Im Februar haben wir aufgedeckt, dass Ex-EU-Kommissionspräsident Barroso im vergangenen Herbst mehrere Lobbytreffen für Goldman Sachs, darunter eines mit EU-Kommissionsvizepräsident Jyrki Katainen hatte. Ziemlich dreist von ihm, war ihm doch der Seitenwechsel zur Investmentbank nur genehmigt worden, weil er behauptet hatte, er werde keine Lobbyarbeit machen.

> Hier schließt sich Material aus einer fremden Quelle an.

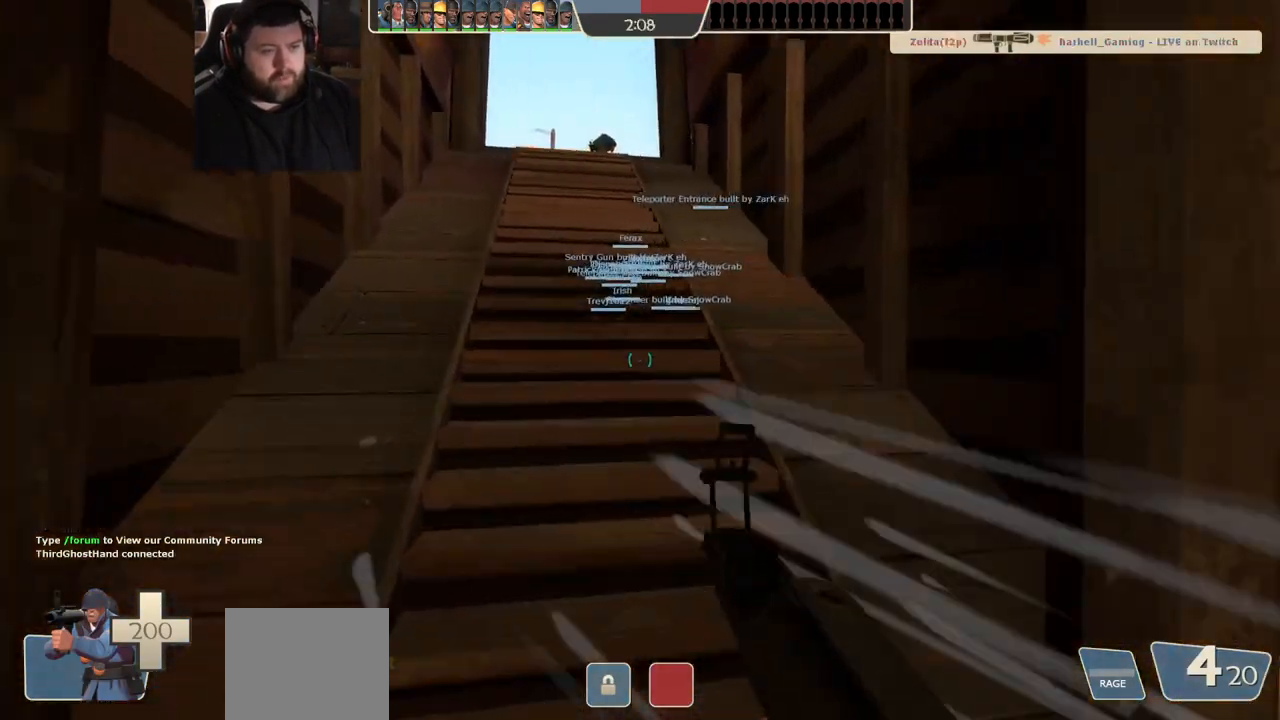
{"dt_ms": 500, "buttons": [], "left_stick": "up", "right_stick": "center", "events": [[100, "SQUARE", "down"], [167, "SQUARE", "up"], [250, "SQUARE", "down"], [283, "left_stick", "up"], [333, "SQUARE", "up"]]}
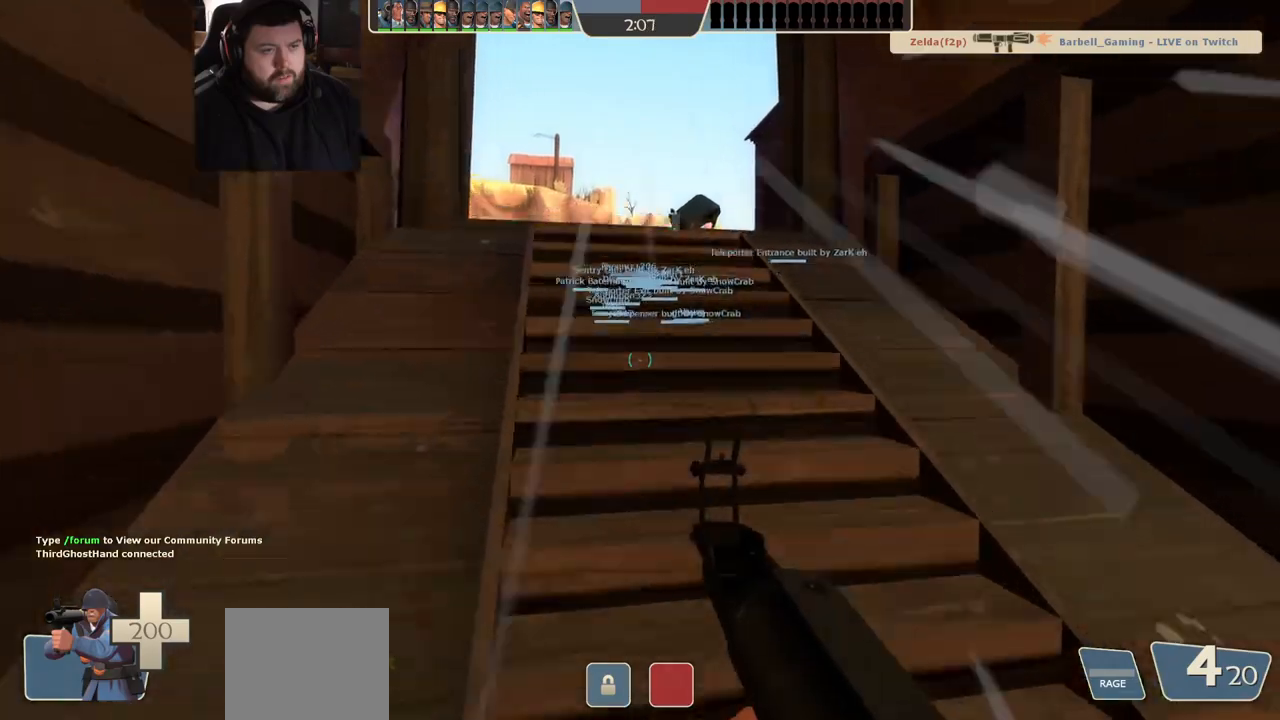
{"dt_ms": 500, "buttons": [], "left_stick": "up", "right_stick": "center", "events": [[433, "SQUARE", "down"], [467, "SQUARE", "up"]]}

Bürgerbeauftragte überprüfte „Barrosogate“ nach Beschwerde von ALTER-EU
Nun hat sich auch die EU-Bürgerbeauftragte Emily O’Reilly dazu geäußert. Sie hat den Fall ausführlich untersucht, nachdem wir mit unserem europäischen Netzwerk ALTER-EU bereits vergangenes Jahr Beschwerde gegen die Genehmigung des Wechsels von Barroso zu Goldman Sachs bei ihr eingereicht hatten.
Ihre deutliche Kritik bestätigt unsere auf ganzer Linie. Ziemlich peinlich für die EU-Kommission, die gerade erst einen neuen Verhaltenskodex beschlossen hatte. O’Reilly fordert, die Kommission müsse den Fall nun erneut dem für Seitenwechsel von Kommissaren zuständigen Ethikkomitee vorlegen. Zur Erinnerung: Das Gremium hatte dem Seitenwechsel zugestimmt, weil Barroso seinem Nachfolger Jean-Claude Juncker in einem Brief versprochen hatte, er werde keine Lobbyarbeit für Goldman Sachs machen. Dieses Versprechen hat er nun offensichtlich gebrochen.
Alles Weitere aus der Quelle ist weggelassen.